# OCEANS: Optimising Compilers for Embedded ApplicatioNS\*

Michel Barreteau<sup>1</sup>, François Bodin<sup>2</sup>, Peter Brinkhaus<sup>3</sup>, Zbigniew Chamski<sup>4</sup>, Henri-Pierre Charles<sup>1</sup>, Christine Eisenbeis<sup>5</sup>, John Gurd<sup>6</sup>, Jan Hoogerbrugge<sup>4</sup>, Ping Hu<sup>5</sup>, William Jalby<sup>1</sup>, Peter M. W. Knijnenburg<sup>3</sup>, Michael O'Boyle<sup>7</sup>, Erven Rohou<sup>2</sup>, Rizos Sakellariou<sup>6</sup>, André Seznec<sup>2</sup>, Elena A. Stöhr<sup>6</sup>, Menno Treffers<sup>4</sup>, and Harry A. G. Wijshoff <sup>3</sup>

 <sup>1</sup> Laboratoire PRiSM, Université de Versailles, 78035 Versailles, France.
<sup>2</sup> IRISA, Campus Universitaire de Beaulieu, 35042 Rennes, France.
<sup>3</sup> Department of Computer Science, Leiden University, P.O. Box 9512, 2300 RA Leiden, The Netherlands.

<sup>4</sup> Philips Research, Information and Software Technology, Prof. Holstlaan 4, 5656 AA Eindhoven, The Netherlands.

<sup>5</sup> INRIA, Rocquencourt, BP 105, 78153 Le Chesnay Cedex, France.

<sup>6</sup> Department of Computer Science, The University, Manchester M13 9PL, U.K.

<sup>7</sup> Department of Computer Science, The University, Edinburgh EH9 3JZ, U.K.

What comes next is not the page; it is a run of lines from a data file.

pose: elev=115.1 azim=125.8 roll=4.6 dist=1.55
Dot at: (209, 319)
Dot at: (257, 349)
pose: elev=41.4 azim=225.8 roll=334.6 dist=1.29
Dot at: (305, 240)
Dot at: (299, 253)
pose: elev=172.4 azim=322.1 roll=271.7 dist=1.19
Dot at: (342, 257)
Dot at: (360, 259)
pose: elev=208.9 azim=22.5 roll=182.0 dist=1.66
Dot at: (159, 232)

Abstract. This paper presents an overview of the activities carried out within the ESPRIT project OCEANS whose objective is to investigate and develop advanced compiler infrastructure for embedded VLIW processors. This combines high and low-level optimisation approaches within an iterative framework for compilation.

### 1 Introduction

Embedded applications have become increasingly complex during the last few years. Although sophisticated hardware solutions, such as those exploiting instruction level parallelism, aim to provide improved performance, they also create a burden for application developers. The traditional task of optimising assembly code by hand becomes unrealistic due to the high complexity of hardware/software. Thus the need for sophisticated compiler technology is evident.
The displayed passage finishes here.